By Golf Channel DigitalOctober 17, 2018, 12:03 pm

Tadd Fujikawa first made golf history with his age. Now he's doing it with his recent decision to openly discuss his sexuality.

Last month Fujikawa announced via Instagram that he is gay, becoming the first male professional to come out publicly. Now 27, he has a different perspective on life than he did when he became the youngest U.S. Open participant in 2006 at Winged Foot at age 15, or when he made the cut at the Sony Open a few months later.

Joining as the guest on the latest Golf Channel podcast, Fujikawa discussed with host Will Gray the reception to his recent announcement - as well as some of the motivating factors that led the former teen phenom to become somewhat of a pioneer in the world of men's professional golf.

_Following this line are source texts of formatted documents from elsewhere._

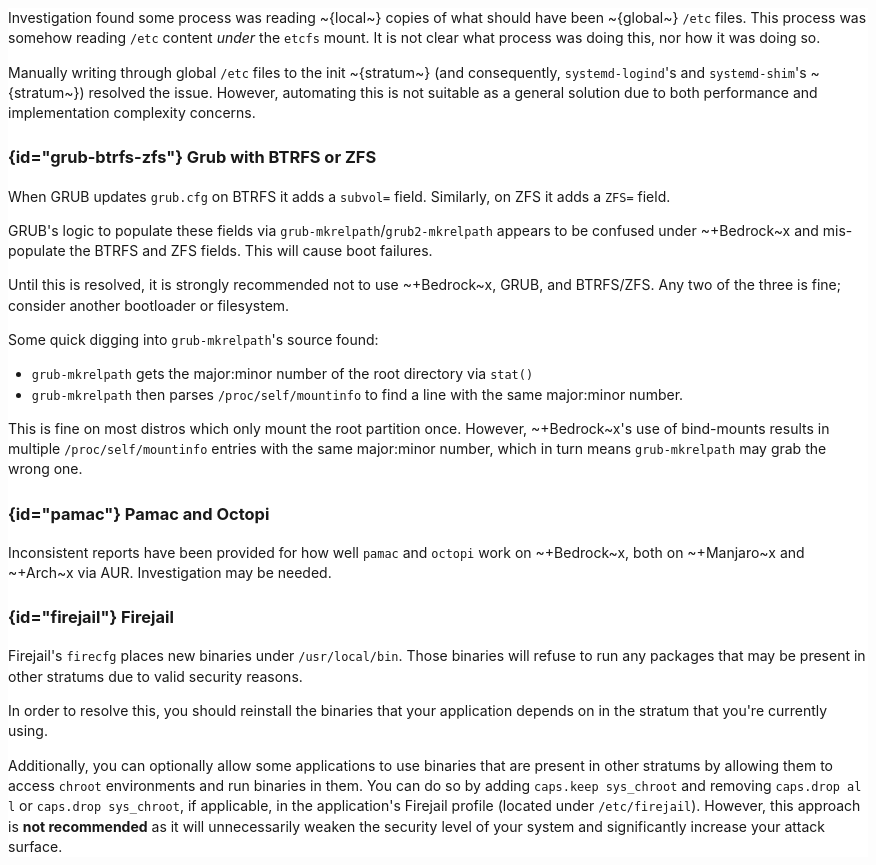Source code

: Investigation found some process was reading ~{local~} copies of what should
have been ~{global~} `/etc` files.  This process was somehow reading `/etc`
content _under_ the `etcfs` mount.  It is not clear what process was doing
this, nor how it was doing so.

Manually writing through global `/etc` files to the init ~{stratum~} (and
consequently, `systemd-logind`'s and `systemd-shim`'s ~{stratum~}) resolved the
issue.  However, automating this is not suitable as a general solution due to
both performance and implementation complexity concerns.

### {id="grub-btrfs-zfs"} Grub with BTRFS or ZFS

When GRUB updates `grub.cfg` on BTRFS it adds a `subvol=` field.  Similarly, on
ZFS it adds a `ZFS=` field.

GRUB's logic to populate these fields via `grub-mkrelpath`/`grub2-mkrelpath`
appears to be confused under ~+Bedrock~x and mis-populate the BTRFS and ZFS
fields.  This will cause boot failures.

Until this is resolved, it is strongly recommended not to use ~+Bedrock~x,
GRUB, and BTRFS/ZFS.  Any two of the three is fine; consider another bootloader
or filesystem.

Some quick digging into `grub-mkrelpath`'s source found:

- `grub-mkrelpath` gets the major:minor number of the root directory via
  `stat()`
- `grub-mkrelpath` then parses `/proc/self/mountinfo` to find a line with the
  same major:minor number.

This is fine on most distros which only mount the root partition once.
However, ~+Bedrock~x's use of bind-mounts results in multiple
`/proc/self/mountinfo` entries with the same major:minor number, which in turn
means `grub-mkrelpath` may grab the wrong one.

### {id="pamac"} Pamac and Octopi

Inconsistent reports have been provided for how well `pamac` and `octopi` work
on ~+Bedrock~x, both on ~+Manjaro~x and ~+Arch~x via AUR.  Investigation may be
needed.

### {id="firejail"} Firejail

Firejail's `firecfg` places new binaries under `/usr/local/bin`. Those binaries will refuse to run any packages that may be present in other stratums due to valid security reasons.

In order to resolve this, you should reinstall the binaries that your application depends on in the stratum that you're currently using.

Additionally, you can optionally allow some applications to use binaries that are present in other stratums by allowing them to access `chroot` environments and run binaries in them. You can do so by adding `caps.keep sys_chroot` and removing `caps.drop all` or `caps.drop sys_chroot`, if applicable, in the application's Firejail profile (located under `/etc/firejail`). However, this approach is **not recommended** as it will unnecessarily weaken the security level of your system and significantly increase your attack surface.
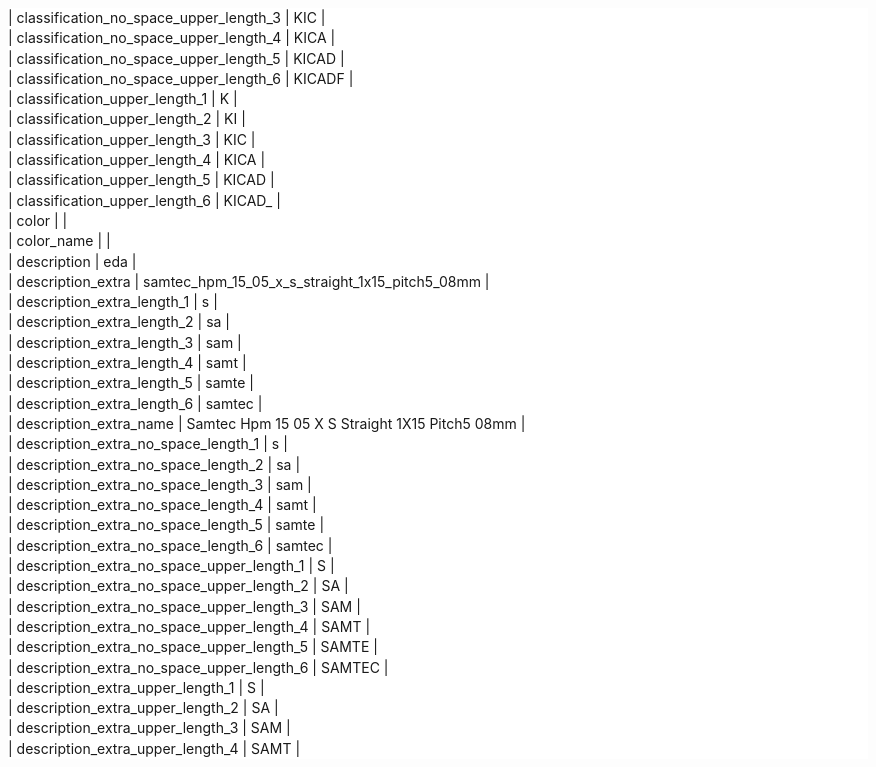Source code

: | classification_no_space_upper_length_3 | KIC |  
| classification_no_space_upper_length_4 | KICA |  
| classification_no_space_upper_length_5 | KICAD |  
| classification_no_space_upper_length_6 | KICADF |  
| classification_upper_length_1 | K |  
| classification_upper_length_2 | KI |  
| classification_upper_length_3 | KIC |  
| classification_upper_length_4 | KICA |  
| classification_upper_length_5 | KICAD |  
| classification_upper_length_6 | KICAD_ |  
| color |  |  
| color_name |  |  
| description | eda |  
| description_extra | samtec_hpm_15_05_x_s_straight_1x15_pitch5_08mm |  
| description_extra_length_1 | s |  
| description_extra_length_2 | sa |  
| description_extra_length_3 | sam |  
| description_extra_length_4 | samt |  
| description_extra_length_5 | samte |  
| description_extra_length_6 | samtec |  
| description_extra_name | Samtec Hpm 15 05 X S Straight 1X15 Pitch5 08mm |  
| description_extra_no_space_length_1 | s |  
| description_extra_no_space_length_2 | sa |  
| description_extra_no_space_length_3 | sam |  
| description_extra_no_space_length_4 | samt |  
| description_extra_no_space_length_5 | samte |  
| description_extra_no_space_length_6 | samtec |  
| description_extra_no_space_upper_length_1 | S |  
| description_extra_no_space_upper_length_2 | SA |  
| description_extra_no_space_upper_length_3 | SAM |  
| description_extra_no_space_upper_length_4 | SAMT |  
| description_extra_no_space_upper_length_5 | SAMTE |  
| description_extra_no_space_upper_length_6 | SAMTEC |  
| description_extra_upper_length_1 | S |  
| description_extra_upper_length_2 | SA |  
| description_extra_upper_length_3 | SAM |  
| description_extra_upper_length_4 | SAMT |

"I just want to let people know that they're enough, and that they're good exactly as they are," Fujikawa said. "That they don't need to change who they are to fit society's mold. Especially in the golf world where it's so, it's not something that's very common."

The wide-ranging interview also touched on Fujikawa's adjustment to life on golf-centric St. Simons Island, Ga., as well as some of his hobbies outside the game. But he was also candid about the role that anxiety and depression surrounding his sexuality had on his early playing career, admitting that he considered walking away from the game "many, many times" and would have done so had it not been for the support of friends and family.

While professional golf remains a priority, Fujikawa is also embracing the newfound opportunity to help others in a similar position.

"Hearing other stories, other athletes, other celebrities, my friends. Just seeing other people come out gave me a lot of hope in times when I didn't feel like there was a lot of hope," he said. "For me personally, it was something that I've wanted to do for a long time, and something I'm very passionate about. I really want to help other people who are struggling with that similar issue. And if I can change lives, that's really my goal."